Your parents are both suitably impressed when you bring them to the Shinra Building for the first time. They ooo and ahh at the polished floors, expensive lighting, and elegant decorating. You don't have the heart to tell them that the gilded lobby was merely a thin veneer masking a rotten interior.
Your dad's treatments begin, but it's looking grim. It's possible the cancer already has too strong of a hold on him, but then…
He starts going on morning walks. Then runs. Within two months, his appetite and energy have fully recovered. He says he's no longer in pain, on the contrary, he feels the best he's ever felt. The treatment is an outstanding success. Your dad went from having weeks to years.
"See?" your dad grouches playfully. "Told you I wasn't sick."

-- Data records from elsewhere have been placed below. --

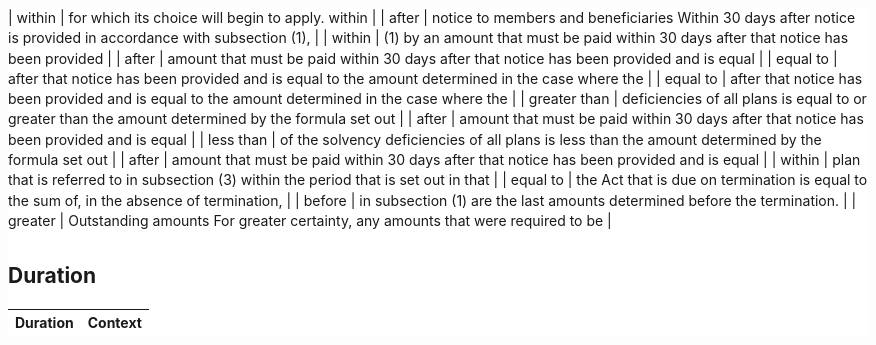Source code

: | within        | for which its choice will begin to apply. within                                                                   |
| after         | notice to members and beneficiaries Within 30 days after notice is provided in accordance with subsection (1),     |
| within        | (1) by an amount that must be paid within 30 days after that notice has been provided                              |
| after         | amount that must be paid within 30 days after that notice has been provided and is equal                           |
| equal to      | after that notice has been provided and is equal to the amount determined in the case where the                    |
| equal to      | after that notice has been provided and is equal to the amount determined in the case where the                    |
| greater than  | deficiencies of all plans is equal to or greater than the amount determined by the formula set out                 |
| after         | amount that must be paid within 30 days after that notice has been provided and is equal                           |
| less than     | of the solvency deficiencies of all plans is less than the amount determined by the formula set out                |
| after         | amount that must be paid within 30 days after that notice has been provided and is equal                           |
| within        | plan that is referred to in subsection (3) within the period that is set out in that                               |
| equal to      | the Act that is due on termination is equal to the sum of, in the absence of termination,                          |
| before        | in subsection (1) are the last amounts determined before  the termination.                                         |
| greater       | Outstanding amounts For  greater certainty, any amounts that were required to be                                   |


## Duration
| Duration   | Context                                                                                                                                                                                                                                                                                                                                                                                                                                                                                                                                                                                                                                                                                                                                                                                                                                                                                                                                                                                                                                                                                                                                                                                                                                                                                                                                                                                                                                                                                                                                                                                                                                                                                                                                                                           |
|:-----------|:----------------------------------------------------------------------------------------------------------------------------------------------------------------------------------------------------------------------------------------------------------------------------------------------------------------------------------------------------------------------------------------------------------------------------------------------------------------------------------------------------------------------------------------------------------------------------------------------------------------------------------------------------------------------------------------------------------------------------------------------------------------------------------------------------------------------------------------------------------------------------------------------------------------------------------------------------------------------------------------------------------------------------------------------------------------------------------------------------------------------------------------------------------------------------------------------------------------------------------------------------------------------------------------------------------------------------------------------------------------------------------------------------------------------------------------------------------------------------------------------------------------------------------------------------------------------------------------------------------------------------------------------------------------------------------------------------------------------------------------------------------------------------------|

However, the doctors warn you that stopping the treatment, even for a short period of time, would allow the cancer to come back in full force. Your dad would require ongoing treatment for life. Luckily, he's able to switch to pills and powders and would only need to visit the Midgar clinic once a month. In other words, he is free to return home.
It's bittersweet, watching your parents pack up to leave. You long to follow them, but you know that your Shinra salary is the only thing keeping your dad alive. It looks like you won't be leaving Professor Hojo's lab after all. The thought puts a cold pit in your stomach.
That cold pit persists over the next few months but is somewhat alleviated when your sister calls to tell you that she's pregnant. You begin to carry the image of your father holding his grandchild for the first time in your mind to block out the daily images of torture you witness.
This image doesn't do much to lessen the grief you feel when the day that would have been your last day arrives. You go to the bar that night to drink yourself numb and pay for it the next day under harsh, fluorescent lights.
But your dad is happy, alive, and thriving, so you swallow your pain and keep at it. The spring turns to summer, which turns to fall. Your sister's due date is approaching. She sends you pictures of her swelling stomach every week, and she begs you to come out and be there when the baby is born. You agree and put in a request for time off…but then plans change.
They change because there has been a fire in Nibelheim.